Task goal ▸
Can you reproduce word for word the stretch of the data below from the line containing "RF, Wi-Fi, Bluetooth, GSM, GPRS, GPS" through the end of the data, leaving the pictures out?

== Segment start ==

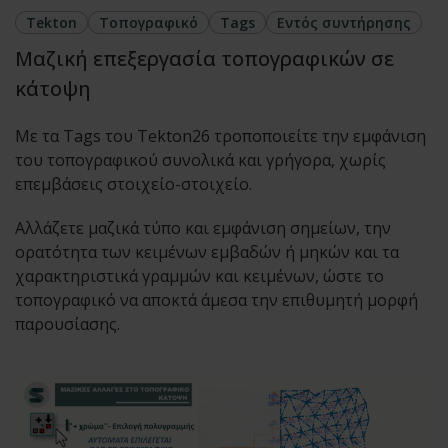
Tekton
Τοπογραφικό
Tags
Εντός συντήρησης
Μαζική επεξεργασία τοπογραφικών σε
κάτοψη
Με τα Tags του Tekton26 τροποποιείτε την εμφάνιση
του τοπογραφικού συνολικά και γρήγορα, χωρίς
επεμβάσεις στοιχείο-στοιχείο.
Αλλάζετε μαζικά τύπο και εμφάνιση σημείων, την
ορατότητα των κειμένων εμβαδών ή μηκών και τα
χαρακτηριστικά γραμμών και κειμένων, ώστε το
τοπογραφικό να αποκτά άμεσα την επιθυμητή μορφή
παρουσίασης.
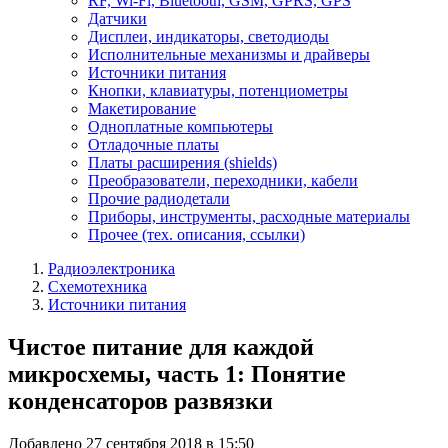
RF, Wi-Fi, Bluetooth, GSM, GPRS, GPS
Датчики
Дисплеи, индикаторы, светодиоды
Исполнительные механизмы и драйверы
Источники питания
Кнопки, клавиатуры, потенциометры
Макетирование
Одноплатные компьютеры
Отладочные платы
Платы расширения (shields)
Преобразователи, переходники, кабели
Прочие радиодетали
Приборы, инструменты, расходные материалы
Прочее (тех. описания, ссылки)
Радиоэлектроника
Схемотехника
Источники питания
Чистое питание для каждой
микросхемы, часть 1: Понятие
конденсаторов развязки
Добавлено 27 сентября 2018 в 15:50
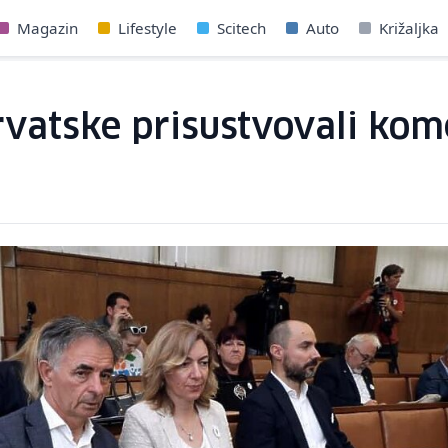
Magazin
Lifestyle
Scitech
Auto
Križaljka
rvatske prisustvovali kom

== Segment end ==

Reply ▸
RF, Wi-Fi, Bluetooth, GSM, GPRS, GPS
Датчики
Дисплеи, индикаторы, светодиоды
Исполнительные механизмы и драйверы
Источники питания
Кнопки, клавиатуры, потенциометры
Макетирование
Одноплатные компьютеры
Отладочные платы
Платы расширения (shields)
Преобразователи, переходники, кабели
Прочие радиодетали
Приборы, инструменты, расходные материалы
Прочее (тех. описания, ссылки)
Радиоэлектроника
Схемотехника
Источники питания
Чистое питание для каждой
микросхемы, часть 1: Понятие
конденсаторов развязки
Добавлено 27 сентября 2018 в 15:50
Magazin
Lifestyle
Scitech
Auto
Križaljka
rvatske prisustvovali kom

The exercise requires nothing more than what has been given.